Tasman Lake is a proglacial lake formed by the recent retreat of the Tasman Glacier in New Zealand's South Island.

In the early 1970s, there were several small meltwater ponds on the Tasman Glacier. By 1990, these ponds had merged into Tasman Lake.

Tasman Lake has quickened the retreat of the Tasman Glacier. Initially it did so by undercutting the cliff at the end of the glacier, causing parts of the cliff to fall into the lake. Since 2006, however, a 50–60 m apron of submerged glacial ice projects out from the cliff, and icebergs periodically break off the apron and float away down the lake. Because more of the glacier is now in contact with the water, its rate of retreat has increased. By 2008 the lake was about 7 km long, 2 km wide and 245 m deep, having almost doubled in area since 2000. It is expected to grow to a maximum length of about 16 km within the next one or two decades. As of 2020, it is around 1,750 feet deep at its deepest point, and could eventually reach over 7000 feet deep.
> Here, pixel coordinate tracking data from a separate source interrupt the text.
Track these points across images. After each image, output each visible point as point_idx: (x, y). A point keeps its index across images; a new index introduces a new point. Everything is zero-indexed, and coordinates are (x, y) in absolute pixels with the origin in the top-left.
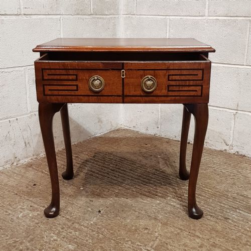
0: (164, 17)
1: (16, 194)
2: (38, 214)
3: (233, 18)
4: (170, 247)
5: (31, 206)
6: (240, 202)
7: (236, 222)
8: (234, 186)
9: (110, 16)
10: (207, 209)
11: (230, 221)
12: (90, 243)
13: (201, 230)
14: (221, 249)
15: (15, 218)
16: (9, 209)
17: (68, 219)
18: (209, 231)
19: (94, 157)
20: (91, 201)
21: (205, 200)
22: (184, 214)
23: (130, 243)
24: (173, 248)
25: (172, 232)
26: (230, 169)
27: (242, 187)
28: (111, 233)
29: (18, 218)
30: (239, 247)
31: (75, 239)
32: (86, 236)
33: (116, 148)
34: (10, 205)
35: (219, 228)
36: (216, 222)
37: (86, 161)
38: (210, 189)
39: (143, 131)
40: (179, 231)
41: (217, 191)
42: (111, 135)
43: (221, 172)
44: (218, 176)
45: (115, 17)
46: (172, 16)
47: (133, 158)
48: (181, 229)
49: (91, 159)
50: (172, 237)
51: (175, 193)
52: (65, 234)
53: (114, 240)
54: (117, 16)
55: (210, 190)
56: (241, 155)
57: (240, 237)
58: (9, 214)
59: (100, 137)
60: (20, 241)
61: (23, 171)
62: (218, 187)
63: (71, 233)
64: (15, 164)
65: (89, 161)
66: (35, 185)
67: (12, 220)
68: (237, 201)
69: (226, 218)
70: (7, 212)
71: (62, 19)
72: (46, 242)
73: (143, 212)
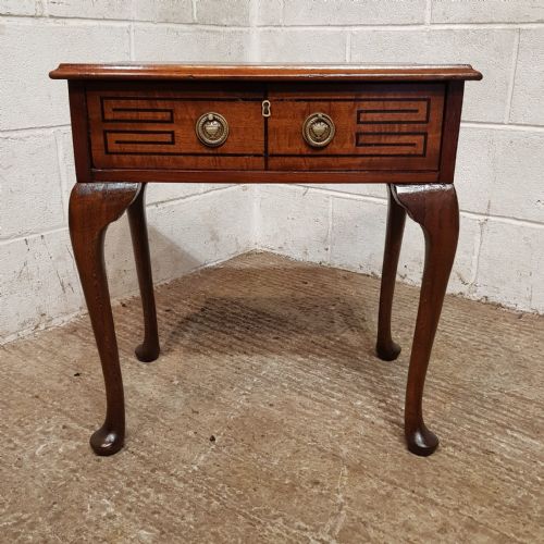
0: (340, 29)
1: (37, 397)
2: (78, 447)
3: (482, 27)
4: (372, 533)
5: (64, 427)
6: (509, 411)
7: (510, 462)
8: (490, 373)
9: (233, 29)
10: (443, 429)
11: (497, 460)
12: (189, 523)
13: (437, 485)
14: (491, 534)
15: (26, 457)
16: (16, 435)
17: (143, 457)
18: (456, 487)
19: (203, 310)
20: (194, 412)
21: (437, 408)
22: (395, 443)
23: (280, 521)
24: (382, 534)
25: (374, 492)
26: (476, 334)
27: (506, 374)
28: (239, 496)
29: (33, 457)
30: (529, 528)
31: (154, 513)
32: (181, 505)
33: (246, 290)
34: (20, 424)
35: (476, 478)
36: (468, 463)
37: (187, 319)
38: (443, 380)
39: (297, 255)
40: (389, 488)
41: (458, 386)
42: (238, 265)
43: (460, 340)
44: (455, 351)
45: (241, 32)
46: (356, 25)
47: (280, 311)
48: (392, 483)
49: (197, 315)
50: (375, 505)
51: (372, 391)
52: (134, 500)
53: (245, 515)
54: (246, 29)
55: (443, 384)
56: (493, 304)
57: (525, 502)
58: (16, 445)
59: (216, 269)
60: (29, 521)
61: (57, 342)
62: (458, 376)
63: (147, 496)
64: (42, 327)
65: (192, 320)
66: (77, 375)
67: (19, 463)
68: (503, 408)
69: (488, 452)
70: (10, 441)
71: (132, 28)
72: (89, 523)
73: (307, 439)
Tasman Lake, the glacier and the surrounding mountains are part of Aoraki / Mount Cook National Park. Taking a boat tour among the icebergs on the Tasman Lake is now a popular tourist activity. For safety reasons the small inflatable boats are not allowed closer than 1.5 km to the 50 m tall terminal face of Tasman Glacier. Tasman Lake can be reached by road from the nearby Mount Cook Village and a short walk from the car park at the end of the road.

Like many other geographic places in both New Zealand and Australia, it is named after Dutch explorer Abel Janszoon Tasman.